- _Consigne A_: Condensez sous forme de liste le paragraphe de l'article sur la comète Tchouri qui commence par « Le spectromètre Rosina », sans perdre ses faits principaux.
- _Consigne B_: Recopiez tel quel le passage de l'article sur la comète Tchouri qui commence par "Cet oxygène moléculaire" et se poursuit jusqu'à "ou de Saturne." inclus.

- _Extrait du document_:
De l'oxygène a été découvert dans l'atmosphère de la comète Tchouri

Cette trouvaille surprise de la sonde européenne Rosetta pourrait remettre en cause les modèles sur la formation du système solaire.

La comète Tchouri vue depuis la sonde Rosetta, à 285 km de distance, le 3 août 2014.
La comète Tchouri vue depuis la sonde Rosetta, à 285 km de distance, le 3 août 2014. (ESA / ROSETTA / MPS FOR OSIRIS TEAM / AFP)

C'est une "surprise totale". De l'oxygène a été découvert en abondance dans l'atmosphère de la comète Tchouri, révèlent, mercredi 28 octobre, des chercheurs de l'université de Berne (Suisse) dans la revue Nature. Cette trouvaille de la sonde européenne Rosetta pourrait remettre en cause les modèles sur la formation du système solaire.

Le spectromètre Rosina, l'un des instruments clés de la mission Rosetta, a réalisé des mesures des gaz entre septembre 2014 et mars 2015 alors que la comète 67P se rapprochait du Soleil. Rosina a trouvé près de 4% d'oxygène moléculaire (rapporté à la vapeur d'eau H2O) dans le nuage qui forme la queue de la comète, selon l'étude. Ce taux est resté stable au fil des mois.

Une énorme surprise

Cet oxygène moléculaire pourrait être plus ancien que notre système solaire, qui date de 4,6 milliards d'années. "Il s'agit de la découverte la plus surprenante faite jusqu'à présent autour de la comète" 67P/Tchourioumov-Guérassimenko, selon Kathrin Altwegg, l'une des auteurs de l'étude, comme elle l'explique dans un communiqué de l'université de Berne. Jamais les chercheurs n'auraient pensé que l'oxygène pouvait survivre des milliards d'années sans se lier avec d'autres substances."

C'est la première fois que l'on trouve du dioxygène, plus couramment appelé oxygène moléculaire, dans une comète, même s'il a été détecté dans d'autres corps célestes glacés comme les lunes de Jupiter ou de Saturne.

Le scénario de la naissance du système solaire à revoir ?

"Il va peut-être falloir modifier nos modèles actuels sur la formation du système solaire, car, pour le moment, ils ne prévoient pas la présence d'oxygène moléculaire dans une comète", a déclaré à l'AFP André Bieler, de l'université du Michigan (Etats-Unis), co-auteur de l'étude.

En effet, comme l'explique Sciences et Avenir, "il faudrait envisager que l'oxygène moléculaire qui s'échappe de la comète Tchouri ait été emprisonné dans son noyau" dès la formation de la comète, au même moment que celle du système solaire. "Cela signifie que notre système solaire a été formé depuis un nuage moléculaire anormalement chaud", explique l'équipe qui a mené l'étude.

- _Entrées fournies_:
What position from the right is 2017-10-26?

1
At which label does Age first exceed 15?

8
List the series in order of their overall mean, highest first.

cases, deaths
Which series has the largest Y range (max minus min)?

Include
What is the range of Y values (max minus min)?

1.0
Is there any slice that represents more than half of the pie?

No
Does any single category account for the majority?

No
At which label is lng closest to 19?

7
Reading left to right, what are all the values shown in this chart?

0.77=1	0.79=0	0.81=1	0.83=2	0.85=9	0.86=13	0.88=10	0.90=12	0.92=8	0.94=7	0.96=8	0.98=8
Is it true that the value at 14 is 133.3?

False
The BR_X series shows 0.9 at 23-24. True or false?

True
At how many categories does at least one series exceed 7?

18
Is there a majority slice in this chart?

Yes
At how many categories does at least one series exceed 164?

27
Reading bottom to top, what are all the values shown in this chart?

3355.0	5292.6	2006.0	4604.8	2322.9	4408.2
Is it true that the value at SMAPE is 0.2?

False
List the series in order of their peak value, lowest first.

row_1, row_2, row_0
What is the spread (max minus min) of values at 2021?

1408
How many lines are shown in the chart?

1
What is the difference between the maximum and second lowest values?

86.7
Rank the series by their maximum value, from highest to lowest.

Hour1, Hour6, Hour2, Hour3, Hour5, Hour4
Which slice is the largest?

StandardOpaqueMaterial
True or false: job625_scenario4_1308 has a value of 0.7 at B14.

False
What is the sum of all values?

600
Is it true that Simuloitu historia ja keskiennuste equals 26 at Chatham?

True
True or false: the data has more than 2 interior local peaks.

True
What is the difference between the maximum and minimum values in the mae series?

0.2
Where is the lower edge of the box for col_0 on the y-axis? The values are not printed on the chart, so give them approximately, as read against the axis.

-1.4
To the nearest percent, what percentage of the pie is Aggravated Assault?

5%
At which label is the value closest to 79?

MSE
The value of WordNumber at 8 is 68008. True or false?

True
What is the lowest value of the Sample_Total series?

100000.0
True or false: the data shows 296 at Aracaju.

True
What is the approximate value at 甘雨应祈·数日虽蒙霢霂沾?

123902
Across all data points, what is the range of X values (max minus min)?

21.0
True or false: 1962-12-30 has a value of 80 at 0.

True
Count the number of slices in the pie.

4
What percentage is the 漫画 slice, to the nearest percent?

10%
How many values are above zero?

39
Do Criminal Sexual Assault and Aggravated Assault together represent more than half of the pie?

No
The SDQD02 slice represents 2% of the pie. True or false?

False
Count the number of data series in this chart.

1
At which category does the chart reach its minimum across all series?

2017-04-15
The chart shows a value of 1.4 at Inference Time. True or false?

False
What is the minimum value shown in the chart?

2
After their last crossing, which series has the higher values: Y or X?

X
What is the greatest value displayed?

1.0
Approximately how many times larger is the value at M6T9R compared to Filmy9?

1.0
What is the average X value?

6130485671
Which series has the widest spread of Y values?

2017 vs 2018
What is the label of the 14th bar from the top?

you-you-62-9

- _Réponse finale A_:
- Instrument : Rosina, spectromètre et l'un des instruments clés de la mission Rosetta.
- Mesures des gaz : de septembre 2014 à mars 2015, pendant que la comète 67P se rapprochait du Soleil.
- Résultat : près de 4 % d'oxygène moléculaire (rapporté à la vapeur d'eau H2O) dans le nuage qui forme la queue de la comète.
- Évolution : taux resté stable au fil des mois.

- _Réponse finale B_:
Cet oxygène moléculaire pourrait être plus ancien que notre système solaire, qui date de 4,6 milliards d'années. "Il s'agit de la découverte la plus surprenante faite jusqu'à présent autour de la comète" 67P/Tchourioumov-Guérassimenko, selon Kathrin Altwegg, l'une des auteurs de l'étude, comme elle l'explique dans un communiqué de l'université de Berne. Jamais les chercheurs n'auraient pensé que l'oxygène pouvait survivre des milliards d'années sans se lier avec d'autres substances."

C'est la première fois que l'on trouve du dioxygène, plus couramment appelé oxygène moléculaire, dans une comète, même s'il a été détecté dans d'autres corps célestes glacés comme les lunes de Jupiter ou de Saturne.